One of the many bands lumped under the “Britpop” banner that really had little to do with it, but nevertheless gained in sales and exposure from it. Another band from Sheffield, they had surprising links with Cabaret Voltaire (the Cabs’ old drummer joined Longpigs), and less surprising links with Pulp (guitarist Richard Hawley joined Pulp later on, before embarking on a successful solo career) – and also had astonishingly bad luck along the way. Labels closing down, car crashes, other health problems, intra-band tensions, failing to crack the US…it is rather a wonder they managed two albums at all. The first album, though, was mostly glorious. A darker, more caustic edge than many of their Britpop peers, but the pick of the singles was this bruising ballad, where Hunt unleashes all of his fears about love in five wracked minutes.

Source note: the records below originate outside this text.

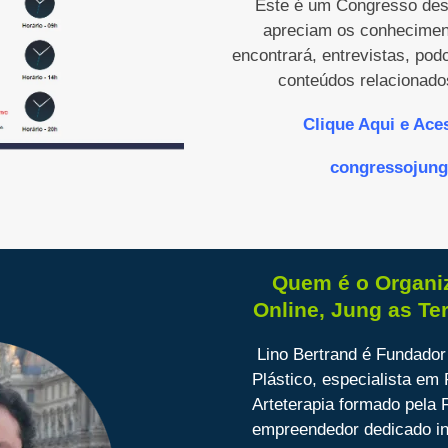
Este é um Congresso dest
apreciam os conheciment
encontrará, entrevistas, pod
conteúdos relacionados
Clique Aqui e Ace
congressojung
Quem é o Organi
Online, Jung as Te
Lino Bertrand é Fundador 
Plástico, especialista em
Arteterapia formado pela 
empreendedor dedicado in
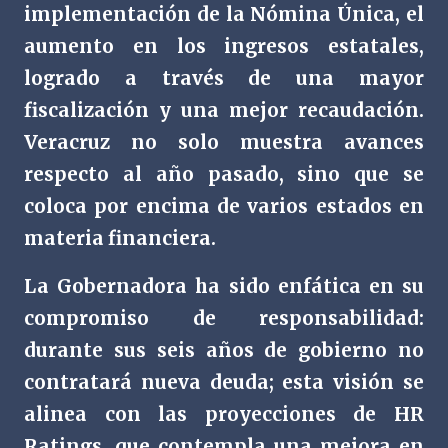
implementación de la Nómina Única, el
aumento en los ingresos estatales,
logrado a través de una mayor
fiscalización y una mejor recaudación.
Veracruz no solo muestra avances
respecto al año pasado, sino que se
coloca por encima de varios estados en
materia financiera.
La Gobernadora ha sido enfática en su
compromiso de responsabilidad:
durante sus seis años de gobierno no
contratará nueva deuda; esta visión se
alinea con las proyecciones de HR
Ratings, que contempla una mejora en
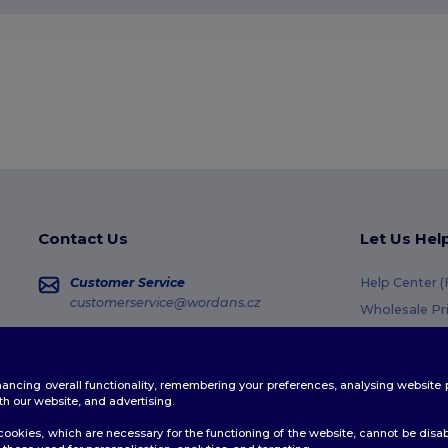
Contact Us
Let Us Hel
Customer Service
Help Center 
customerservice@wordans.cz
Wholesale Pr
Returns & Re
Sales
sales@wordans.cz
Shipping Me
enhancing overall functionality, remembering your preferences, analysing websi
Coupon Code
Order Tracking
th our website, and advertising.
ookies, which are necessary for the functioning of the website, cannot be disabl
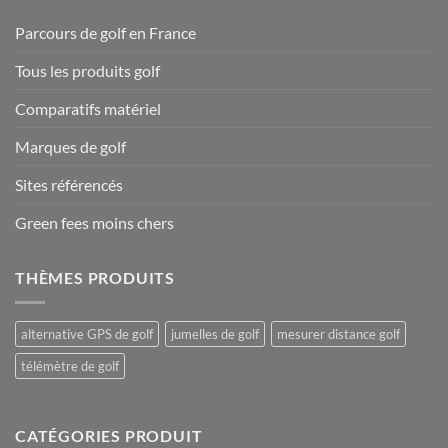
Parcours de golf en France
Tous les produits golf
Comparatifs matériel
Marques de golf
Sites référencés
Green fees moins chers
THÈMES PRODUITS
alternative GPS de golf
jumelles de golf
mesurer distance golf
télémètre de golf
CATÉGORIES PRODUIT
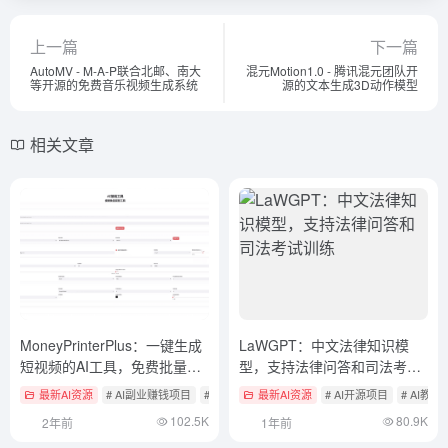
上一篇
下一篇
AutoMV - M-A-P联合北邮、南大
混元Motion1.0 - 腾讯混元团队开
等开源的免费音乐视频生成系统
源的文本生成3D动作模型
相关文章
MoneyPrinterPlus：一键生成
LaWGPT：中文法律知识模
短视频的AI工具，免费批量混
型，支持法律问答和司法考试
剪
训练
最新AI资源
# AI副业赚钱项目
# AI开源项目
最新AI资源
# AI视频生成工具
# AI开源项目
# AI教
102.5K
80.9K
2年前
1年前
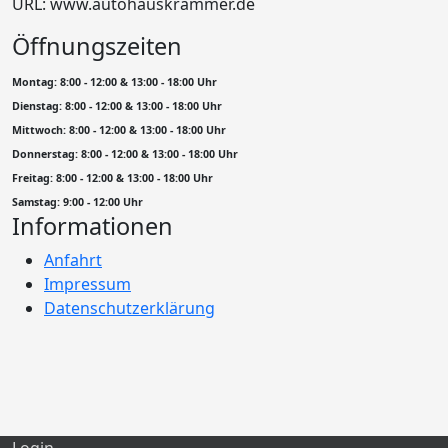
URL: www.autohauskrammer.de
Öffnungszeiten
Montag: 8:00 - 12:00 & 13:00 - 18:00 Uhr
Dienstag: 8:00 - 12:00 & 13:00 - 18:00 Uhr
Mittwoch: 8:00 - 12:00 & 13:00 - 18:00 Uhr
Donnerstag: 8:00 - 12:00 & 13:00 - 18:00 Uhr
Freitag: 8:00 - 12:00 & 13:00 - 18:00 Uhr
Samstag: 9:00 - 12:00 Uhr
Informationen
Anfahrt
Impressum
Datenschutzerklärung
Login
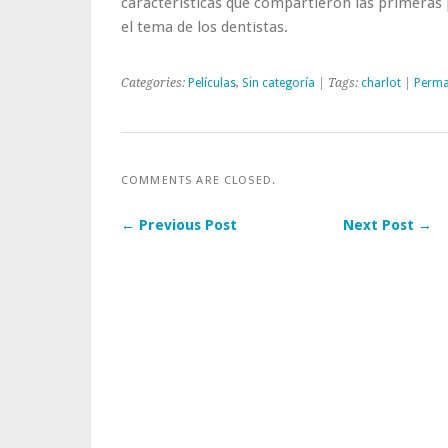
características que compartieron las primeras p
el tema de los dentistas.
Categories:
Películas
,
Sin categoría
| Tags:
charlot
|
Perma
COMMENTS ARE CLOSED.
← Previous Post
Next Post →
Post navigation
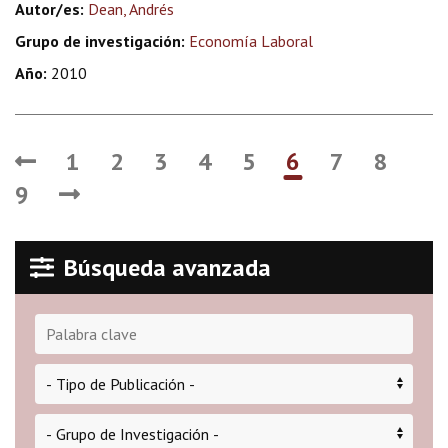
Autor/es:
Dean, Andrés
Grupo de investigación:
Economía Laboral
Año:
2010
1
2
3
4
5
6
7
8
9
Búsqueda avanzada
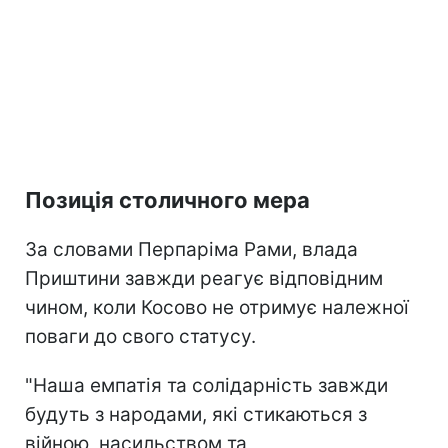
Позиція столичного мера
За словами Перпаріма Рами, влада
Приштини завжди реагує відповідним
чином, коли Косово не отримує належної
поваги до свого статусу.
"Наша емпатія та солідарність завжди
будуть з народами, які стикаються з
війною, насильством та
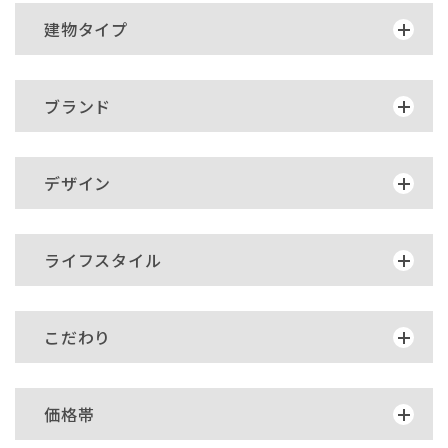
建物タイプ
ブランド
デザイン
ライフスタイル
こだわり
価格帯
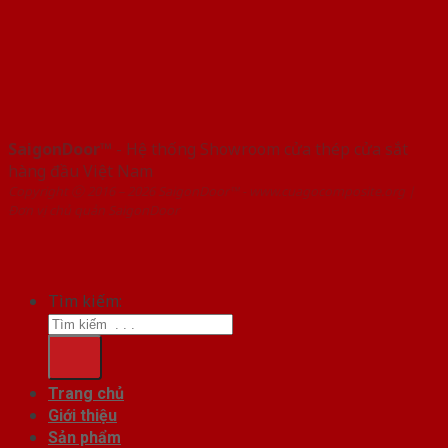
SaigonDoor™
- Hệ thống Showroom cửa thép cửa sắt
hàng đầu Việt Nam
Copyright ⓒ 2016 – 2026 SaigonDoor™ - www.cuagocomposite.org |
Đơn vị chủ quản SaigonDoor
Tìm kiếm:
Trang chủ
Giới thiệu
Sản phẩm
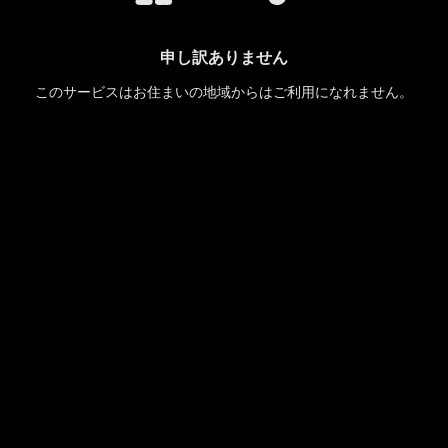
申し訳ありません
このサービスはお住まいの地域からはご利用になれません。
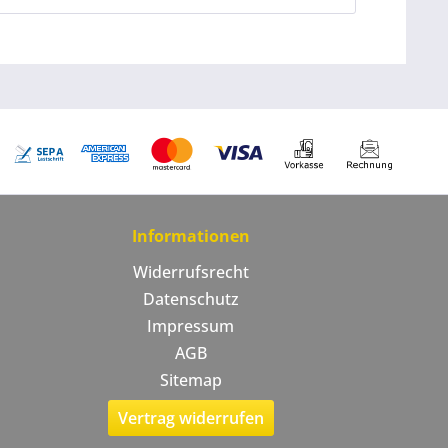
Informationen
Widerrufsrecht
Datenschutz
Impressum
AGB
Sitemap
Vertrag widerrufen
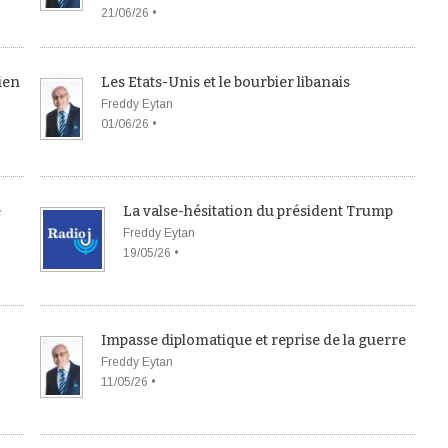
21/06/26 •
ien
Les Etats-Unis et le bourbier libanais
Freddy Eytan
01/06/26 •
e
La valse-hésitation du président Trump
Freddy Eytan
19/05/26 •
Impasse diplomatique et reprise de la guerre
Freddy Eytan
11/05/26 •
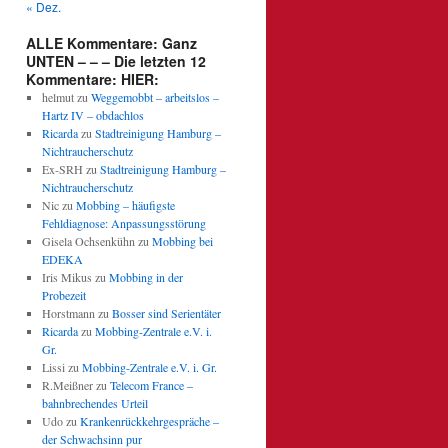
« Dez.
ALLE Kommentare: Ganz
UNTEN – – – Die letzten 12
Kommentare: HIER:
helmut
zu
Weggemobbt – arbeitslos –
Hartz IV – obdachlos
Ricarda
zu
Stadtreinigung Hamburg –
Nichtraucherschutz
Ex-SRH
zu
Stadtreinigung Hamburg –
Nichtraucherschutz
Nic
zu
Mobbing – häufigste
Fehldiagnose: Anpassungsstörung
Gisela Ochsenkühn
zu
Mobbing bei
EDEKA
Iris Mikus
zu
Mobbing in der
Probezeit
Horstmann
zu
Bosser sind Serientäter
Ricarda
zu
Mobbing-Zentrale e.V. i.
Gr.
Lissi
zu
Mobbing-Zentrale e.V. i. Gr.
R.Meißner
zu
Telecom France –
bahnbrechendes Urteil
Udo
zu
Krankenrückkehrgespräche –
der Schwachsinn pur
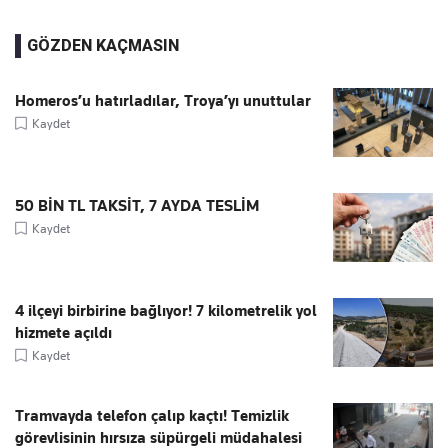
GÖZDEN KAÇMASIN
Homeros’u hatırladılar, Troya’yı unuttular
Kaydet
50 BİN TL TAKSİT, 7 AYDA TESLİM
Kaydet
4 ilçeyi birbirine bağlıyor! 7 kilometrelik yol
hizmete açıldı
Kaydet
Tramvayda telefon çalıp kaçtı! Temizlik
görevlisinin hırsıza süpürgeli müdahalesi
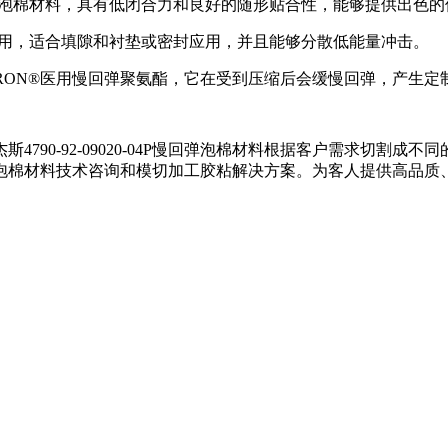
软慢回弹泡棉材料，具有低闭合力和良好的随形贴合性，能够提供出
棉持久耐用，适合填隙和衬垫或密封应用，并且能够分散低能量冲击。
ORON®医用慢回弹聚氨酯，它在受到压缩后会缓慢回弹，产生定
790-92-09020-04P慢回弹泡棉材料根据客户需求切割
泡棉材料技术咨询和模切加工胶粘解决方案。为客人提供高品质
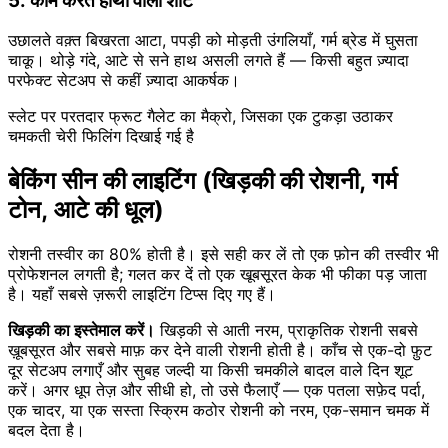
5. काम करते हाथों वाला शॉट
उछालते वक़्त बिखरता आटा, पपड़ी को मोड़ती उंगलियाँ, गर्म ब्रेड में घुसता
चाकू। थोड़े गंदे, आटे से सने हाथ असली लगते हैं — किसी बहुत ज़्यादा
परफेक्ट सेटअप से कहीं ज़्यादा आकर्षक।
स्लेट पर परतदार फ्रूट गैलेट का मैक्रो, जिसका एक टुकड़ा उठाकर
चमकती चेरी फिलिंग दिखाई गई है
बेकिंग सीन की लाइटिंग (खिड़की की रोशनी, गर्म
टोन, आटे की धूल)
रोशनी तस्वीर का 80% होती है। इसे सही कर लें तो एक फ़ोन की तस्वीर भी
प्रोफेशनल लगती है; गलत कर दें तो एक खूबसूरत केक भी फीका पड़ जाता
है। यहाँ सबसे ज़रूरी लाइटिंग टिप्स दिए गए हैं।
खिड़की का इस्तेमाल करें।
खिड़की से आती नरम, प्राकृतिक रोशनी सबसे
ख़ूबसूरत और सबसे माफ़ कर देने वाली रोशनी होती है। काँच से एक-दो फ़ुट
दूर सेटअप लगाएँ और सुबह जल्दी या किसी चमकीले बादल वाले दिन शूट
करें। अगर धूप तेज़ और सीधी हो, तो उसे फैलाएँ — एक पतला सफ़ेद पर्दा,
एक चादर, या एक सस्ता स्क्रिम कठोर रोशनी को नरम, एक-समान चमक में
बदल देता है।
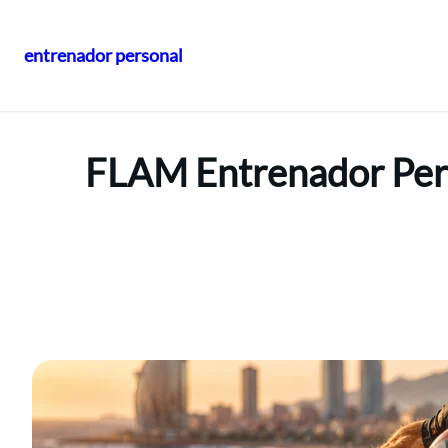
entrenador personal
Vés
al
contingut
FLAM Entrenador Perso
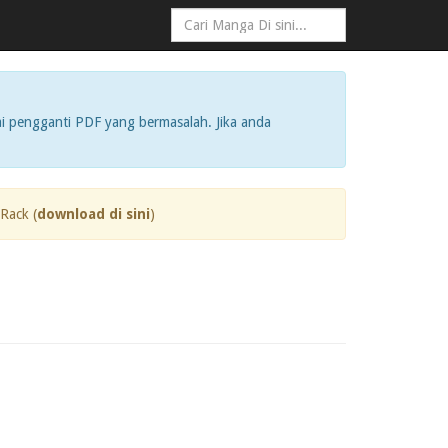
i pengganti PDF yang bermasalah. Jika anda
Rack (
download di sini
)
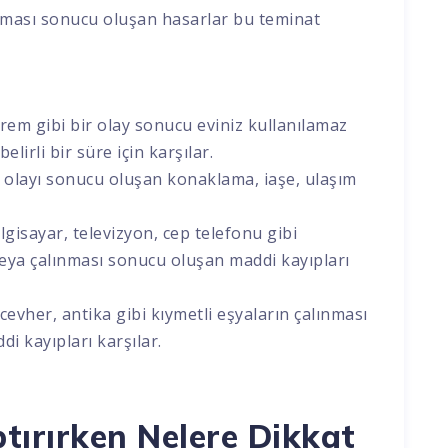
ılması sonucu oluşan hasarlar bu teminat
rem gibi bir olay sonucu eviniz kullanılamaz
belirli bir süre için karşılar.
 olayı sonucu oluşan konaklama, iaşe, ulaşım
lgisayar, televizyon, cep telefonu gibi
veya çalınması sonucu oluşan maddi kayıpları
evher, antika gibi kıymetli eşyaların çalınması
 kayıpları karşılar.
tırırken Nelere Dikkat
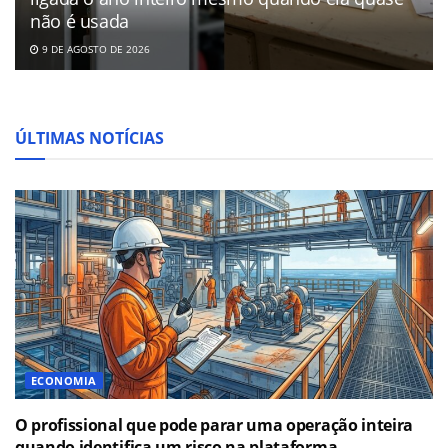
não é usada
9 DE AGOSTO DE 2026
ÚLTIMAS NOTÍCIAS
ECONOMIA
O profissional que pode parar uma operação inteira
quando identifica um risco na plataforma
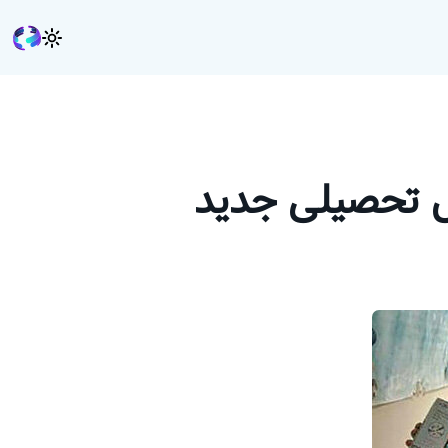
ل تحصیلی جدید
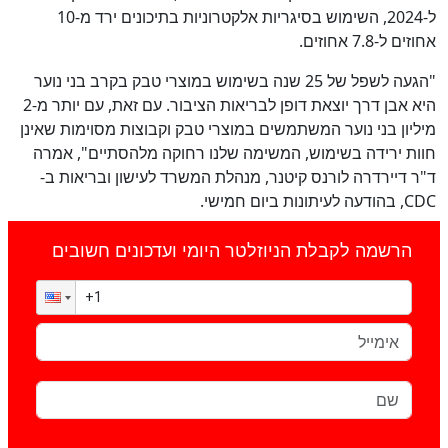
ל-2024, השימוש בסיגריות אלקטרוניות בתיכונים ירד מ-10
אחוזים ל-7.8 אחוזים.
"הגעה לשפל של 25 שנה בשימוש במוצרי טבק בקרב בני נוער
היא אבן דרך יוצאת דופן לבריאות הציבור. עם זאת, עם יותר מ-2
מיליון בני נוער המשתמשים במוצרי טבק וקבוצות מסוימות שאינן
חוות ירידה בשימוש, המשימה שלנו רחוקה מלהסתיים", אמרה
ד"ר דיירדרה לורנס קיטנר, מנהלת המשרד לעישון ובריאות ב-
CDC, בהודעה לעיתונות ביום חמישי.
הרשמה לקבלת הניוזלטר היומי ועדכונים חשובים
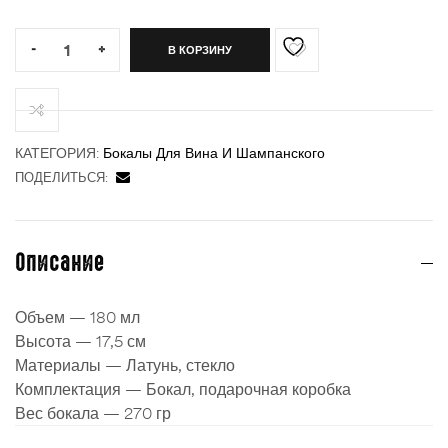
Quantity:
-
+
В КОРЗИНУ
ности
КАТЕГОРИЯ:
Бокалы Для Вина И Шампанского
ПОДЕЛИТЬСЯ:
Описание
Объем — 180 мл
Высота — 17,5 см
Материалы — Латунь, стекло
Комплектация — Бокал, подарочная коробка
Вес бокала — 270 гр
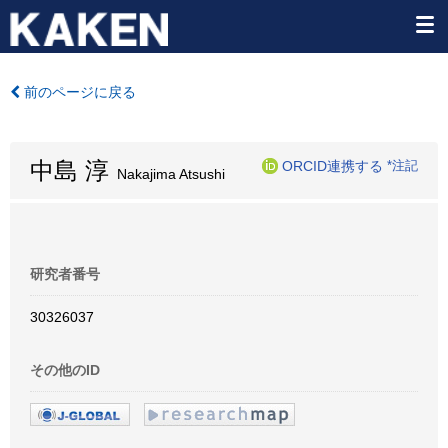
前のページに戻る
中島 淳
ORCID連携する
*注記
Nakajima Atsushi
研究者番号
30326037
その他のID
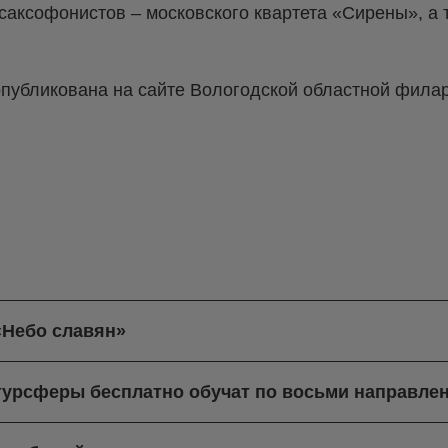
саксофонистов – московского квартета «Сирены», а
публикована на сайте Вологодской областной фила
«Небо славян»
турсферы бесплатно обучат по восьми направле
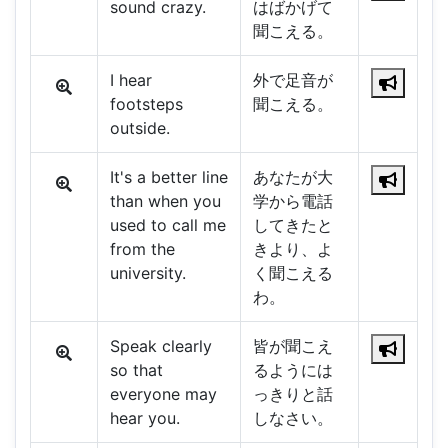
sound crazy.
はばかげて
聞こえる。
I hear
外で足音が
footsteps
聞こえる。
outside.
It's a better line
あなたが大
than when you
学から電話
used to call me
してきたと
from the
きより、よ
university.
く聞こえる
わ。
Speak clearly
皆が聞こえ
so that
るようには
everyone may
っきりと話
hear you.
しなさい。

Four long years passed before RATM released a follow-up to their incendiary self-titled debut, and at least to begin with I recall us being a teeny bit disappointed with the second album. But in retrospect it was never bad, just different. It was rawer, with maybe not quite the best-in-class production of the debut, but it still had the fury in the songs. Prime example was the opening track, where Zack de la Rocha turned his attentions to the past and present problems in his ancestral homeland of Mexico, something the video made even clearer. Like so many Rage songs, it benefits from Zack’s undimmed fury in the lyrics and subject matter and absolutely slayed live.
It is still hard to comprehend the massive change in style and outlook that resulted in the Neurosis that many of us know and love nowadays. Originally – loosely – a hardcore punk album, by the time of this album, their first for Relapse, they had retooled their sound to be slower, heavier, more expansive, stretching the nine songs here over a staggering seventy-one minutes (and two of those songs are barely one minute interludes). The voice-guitar-bass-drums set-up is expanded by use of samples and electronics as part of the texture, and the result was a crushingly heavy, dense and most of all relentless assault on the senses.
Two songs still resonate in particular from this album, not least because they are the two regularly played live to this day. The mighty title track, with the complex tribal-esque drum patterns, is like watching a storm approach the shore, and then hearing it break over you with astonishing force, and only then does it unleash the still-astounding closing coda, as the whole band pick up sticks and absolutely batter out the drum rhythm one more time.
But even that is bettered by Locust Star. Extremely short by Neurosis standards – less than six minutes – it wastes little time in building towards an extraordinary release of power, with each element coming in one by one before anguished howls signal the release, a hurricane-force blast. Live this track is exhilarating, and it’s not far behind on record.